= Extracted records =

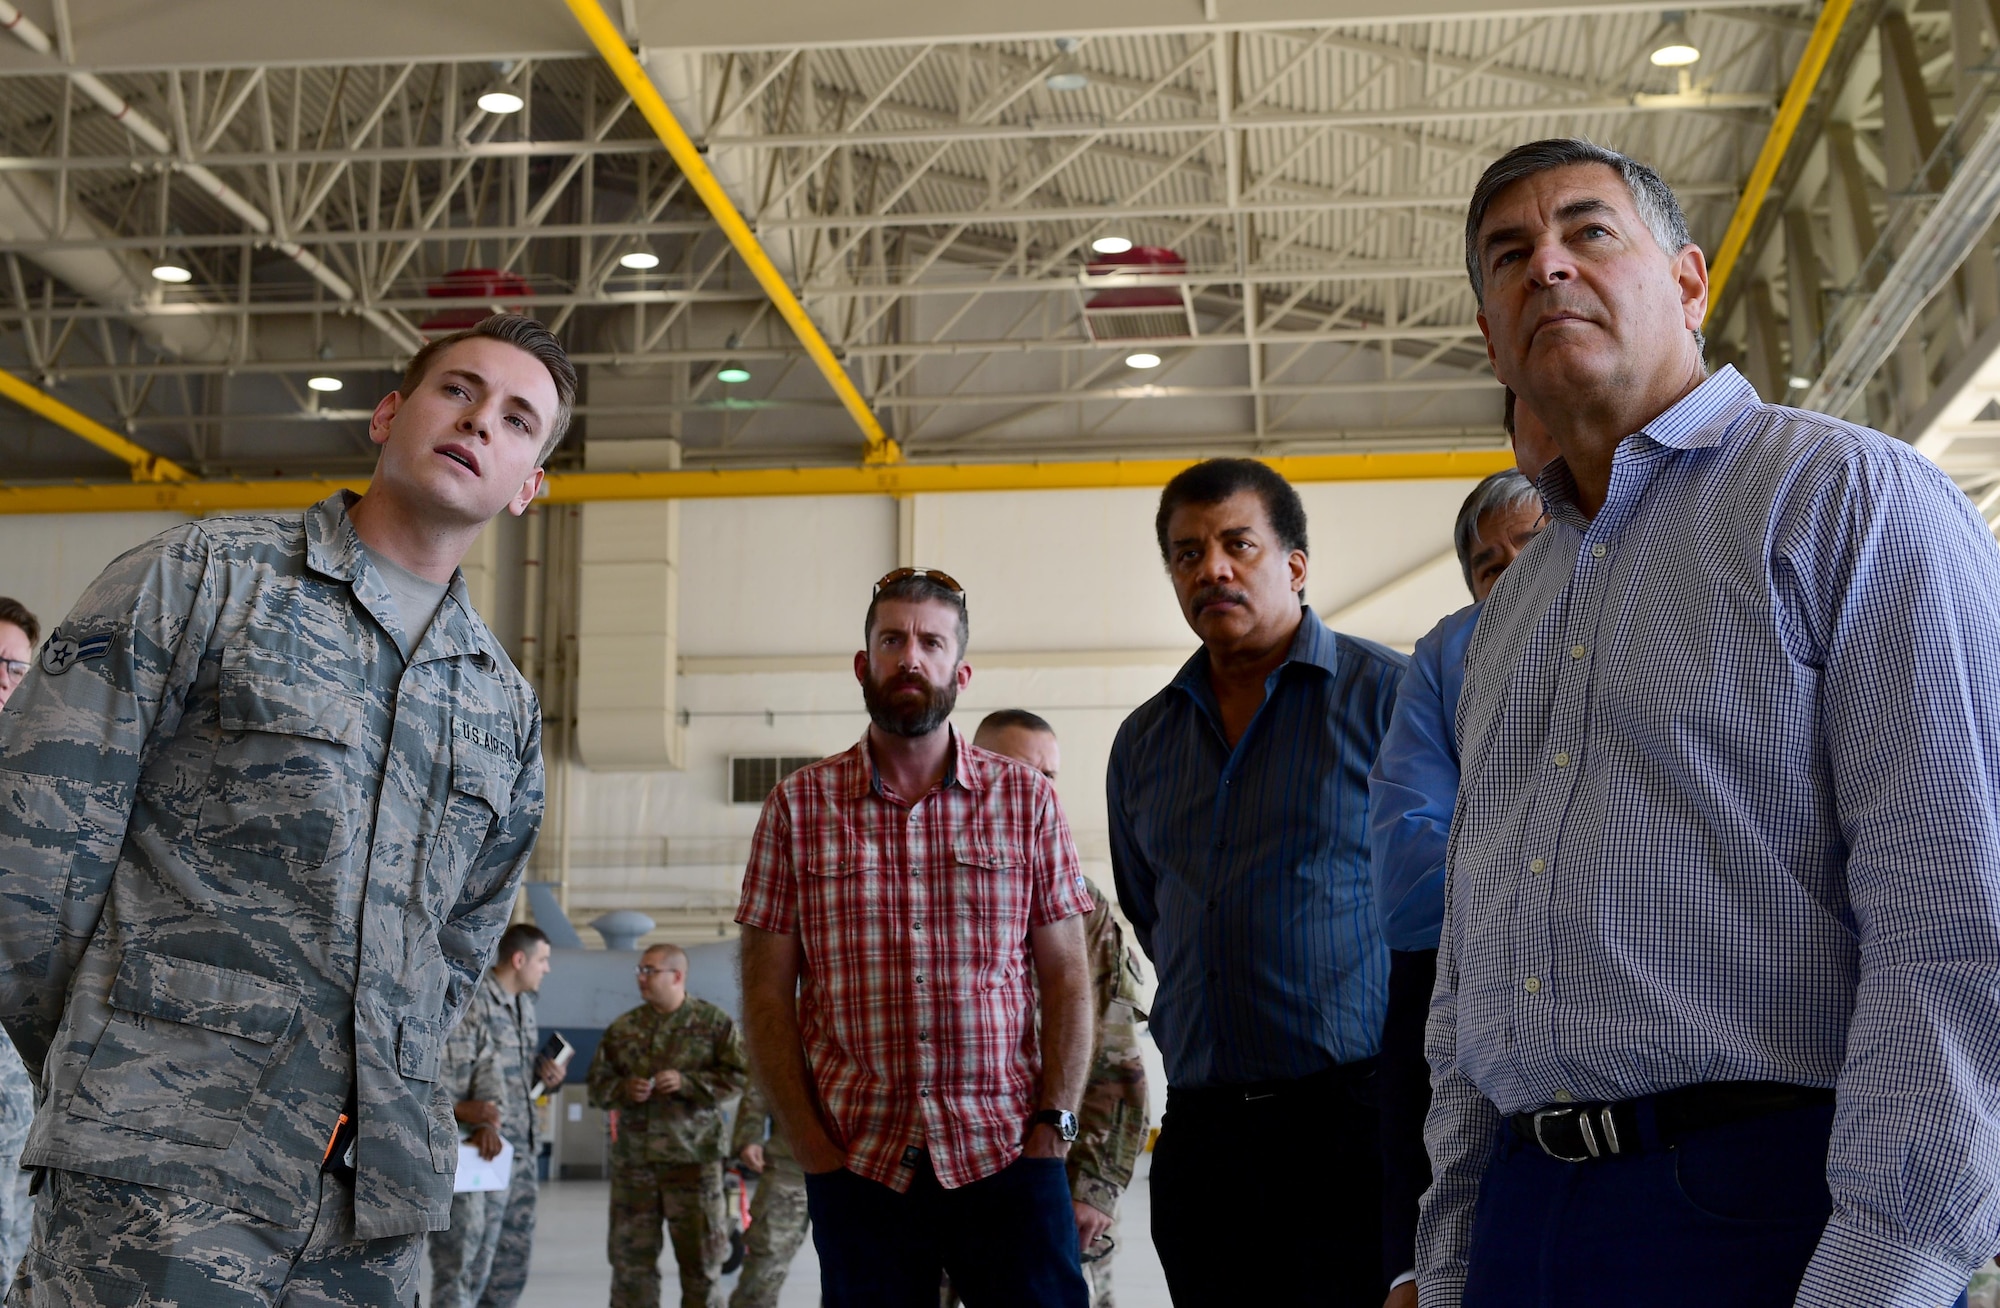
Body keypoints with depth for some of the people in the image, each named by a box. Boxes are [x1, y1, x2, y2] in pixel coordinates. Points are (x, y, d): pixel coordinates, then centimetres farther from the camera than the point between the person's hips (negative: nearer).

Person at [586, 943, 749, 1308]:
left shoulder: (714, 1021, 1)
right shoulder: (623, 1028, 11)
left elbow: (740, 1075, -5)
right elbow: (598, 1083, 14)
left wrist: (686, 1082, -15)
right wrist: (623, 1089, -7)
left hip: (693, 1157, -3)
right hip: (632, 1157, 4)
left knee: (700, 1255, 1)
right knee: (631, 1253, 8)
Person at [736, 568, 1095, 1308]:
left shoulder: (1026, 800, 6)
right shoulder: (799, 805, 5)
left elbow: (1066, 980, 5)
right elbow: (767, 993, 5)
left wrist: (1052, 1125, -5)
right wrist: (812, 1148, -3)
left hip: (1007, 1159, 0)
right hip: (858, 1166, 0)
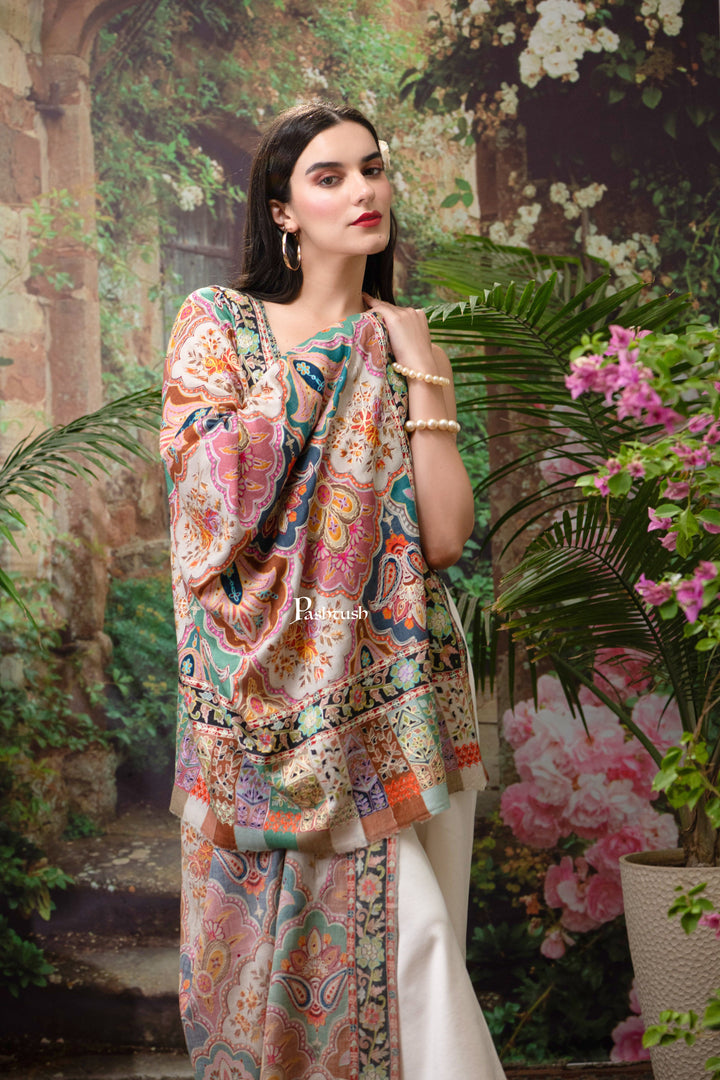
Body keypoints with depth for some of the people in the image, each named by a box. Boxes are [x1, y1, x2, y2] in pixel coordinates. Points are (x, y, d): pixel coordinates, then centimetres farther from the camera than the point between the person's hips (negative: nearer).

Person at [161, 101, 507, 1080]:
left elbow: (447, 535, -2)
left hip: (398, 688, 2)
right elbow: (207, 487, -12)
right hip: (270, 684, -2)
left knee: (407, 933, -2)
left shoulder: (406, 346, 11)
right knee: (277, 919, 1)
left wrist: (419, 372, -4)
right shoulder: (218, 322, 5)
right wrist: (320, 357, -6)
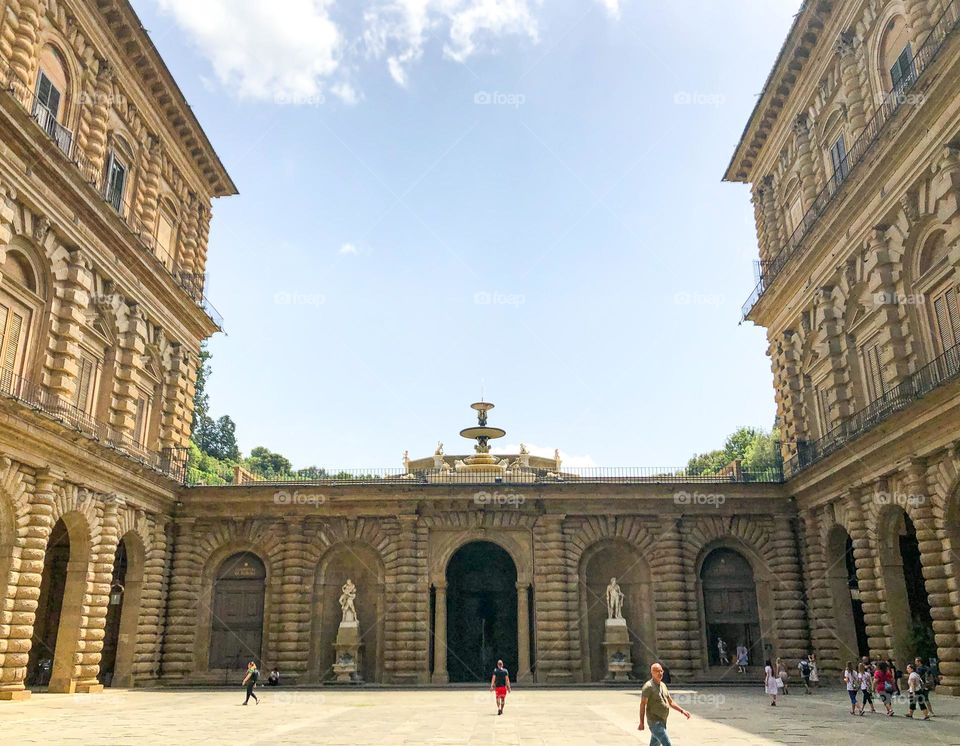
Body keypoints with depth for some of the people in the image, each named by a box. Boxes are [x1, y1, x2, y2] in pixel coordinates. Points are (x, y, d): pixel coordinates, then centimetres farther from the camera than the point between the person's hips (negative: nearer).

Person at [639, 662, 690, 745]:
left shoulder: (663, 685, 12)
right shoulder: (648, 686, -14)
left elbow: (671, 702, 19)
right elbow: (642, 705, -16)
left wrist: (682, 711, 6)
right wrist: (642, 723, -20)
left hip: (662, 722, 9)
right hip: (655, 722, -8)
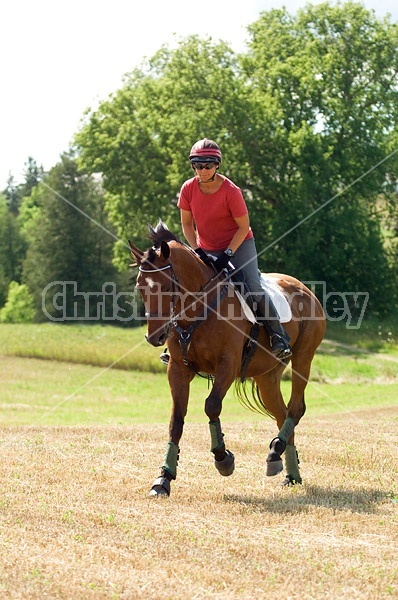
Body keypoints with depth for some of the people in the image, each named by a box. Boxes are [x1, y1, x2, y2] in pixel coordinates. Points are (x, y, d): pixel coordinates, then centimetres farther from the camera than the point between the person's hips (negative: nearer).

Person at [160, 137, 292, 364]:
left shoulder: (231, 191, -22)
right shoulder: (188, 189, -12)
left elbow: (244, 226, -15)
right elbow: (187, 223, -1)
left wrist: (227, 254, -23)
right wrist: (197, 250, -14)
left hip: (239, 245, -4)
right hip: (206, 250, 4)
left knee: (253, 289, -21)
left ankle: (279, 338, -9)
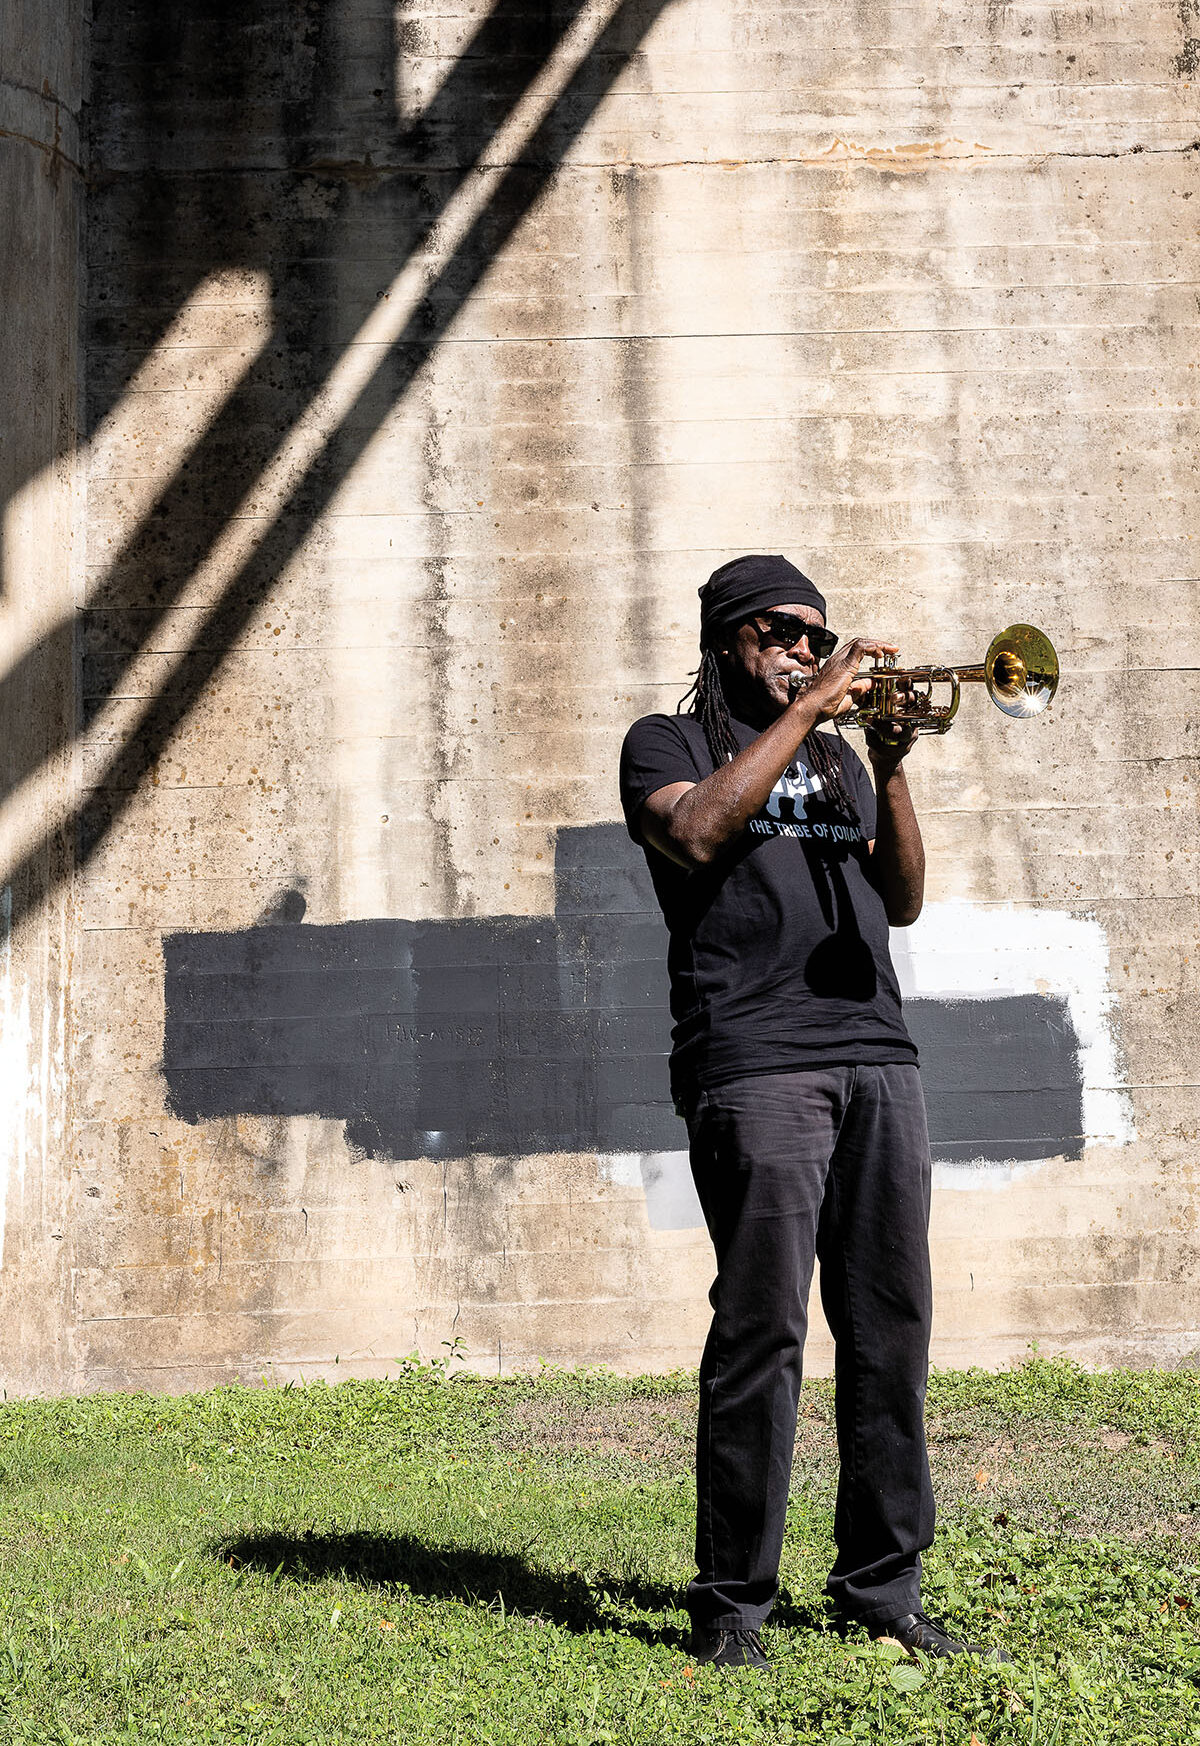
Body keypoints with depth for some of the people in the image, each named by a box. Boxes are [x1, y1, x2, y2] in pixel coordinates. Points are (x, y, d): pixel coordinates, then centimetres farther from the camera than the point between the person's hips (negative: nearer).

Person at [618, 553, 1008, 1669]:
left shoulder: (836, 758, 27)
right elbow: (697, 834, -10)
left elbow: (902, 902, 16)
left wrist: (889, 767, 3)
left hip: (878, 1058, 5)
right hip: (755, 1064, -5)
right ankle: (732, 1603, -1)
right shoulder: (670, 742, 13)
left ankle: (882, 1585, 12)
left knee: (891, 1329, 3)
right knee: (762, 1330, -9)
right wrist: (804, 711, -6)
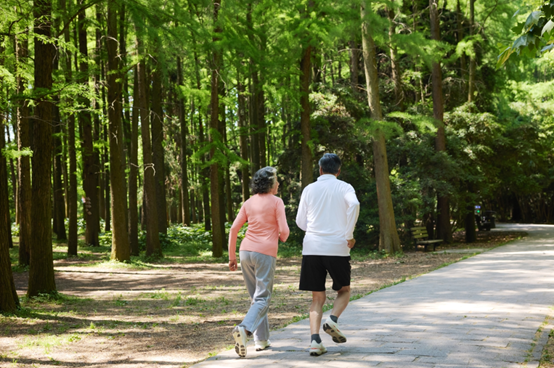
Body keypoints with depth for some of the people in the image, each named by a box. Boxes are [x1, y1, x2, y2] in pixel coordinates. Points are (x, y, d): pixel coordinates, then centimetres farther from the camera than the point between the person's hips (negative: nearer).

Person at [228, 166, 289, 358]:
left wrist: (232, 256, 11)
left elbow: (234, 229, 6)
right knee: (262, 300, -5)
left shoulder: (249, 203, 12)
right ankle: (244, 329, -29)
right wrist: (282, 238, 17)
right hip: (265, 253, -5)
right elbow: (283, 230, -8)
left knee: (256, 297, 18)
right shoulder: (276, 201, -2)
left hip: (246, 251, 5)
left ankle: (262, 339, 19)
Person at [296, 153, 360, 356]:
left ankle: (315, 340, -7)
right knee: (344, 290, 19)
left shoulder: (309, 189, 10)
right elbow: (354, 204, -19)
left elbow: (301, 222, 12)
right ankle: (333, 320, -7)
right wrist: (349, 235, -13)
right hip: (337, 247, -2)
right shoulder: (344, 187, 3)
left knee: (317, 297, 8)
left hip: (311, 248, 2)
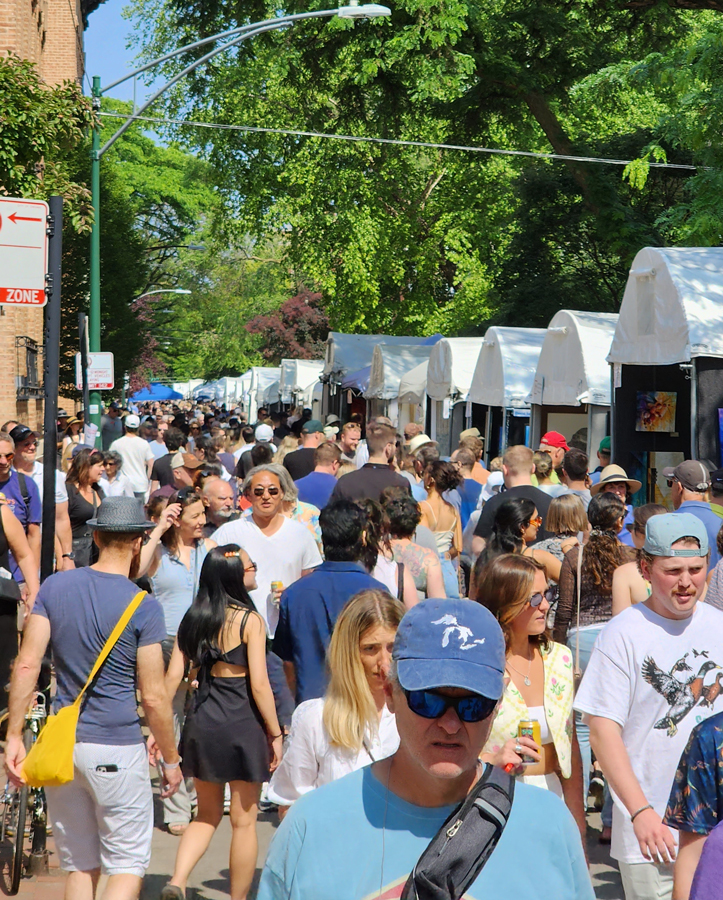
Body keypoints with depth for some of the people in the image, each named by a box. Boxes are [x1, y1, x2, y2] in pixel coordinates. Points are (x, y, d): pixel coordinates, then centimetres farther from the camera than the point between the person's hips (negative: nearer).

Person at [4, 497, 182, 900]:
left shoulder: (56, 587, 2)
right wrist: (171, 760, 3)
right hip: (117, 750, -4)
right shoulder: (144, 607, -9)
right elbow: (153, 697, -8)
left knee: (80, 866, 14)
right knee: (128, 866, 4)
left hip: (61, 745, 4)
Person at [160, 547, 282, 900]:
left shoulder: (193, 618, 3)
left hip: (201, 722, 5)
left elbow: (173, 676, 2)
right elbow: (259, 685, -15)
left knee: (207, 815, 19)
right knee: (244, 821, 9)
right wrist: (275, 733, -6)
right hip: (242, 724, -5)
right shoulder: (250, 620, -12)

= TO DO =
Reproduce word for word the lines between the line containing "right elbow: (187, 223, -1)" and the line containing "left ankle: (279, 338, -9)", both of those lines included.

= THE COMPLETED TASK =
right elbow: (187, 223, -1)
left wrist: (227, 254, -23)
right wrist: (197, 250, -14)
left hip: (239, 245, -4)
right hip: (206, 250, 4)
left knee: (253, 289, -21)
left ankle: (279, 338, -9)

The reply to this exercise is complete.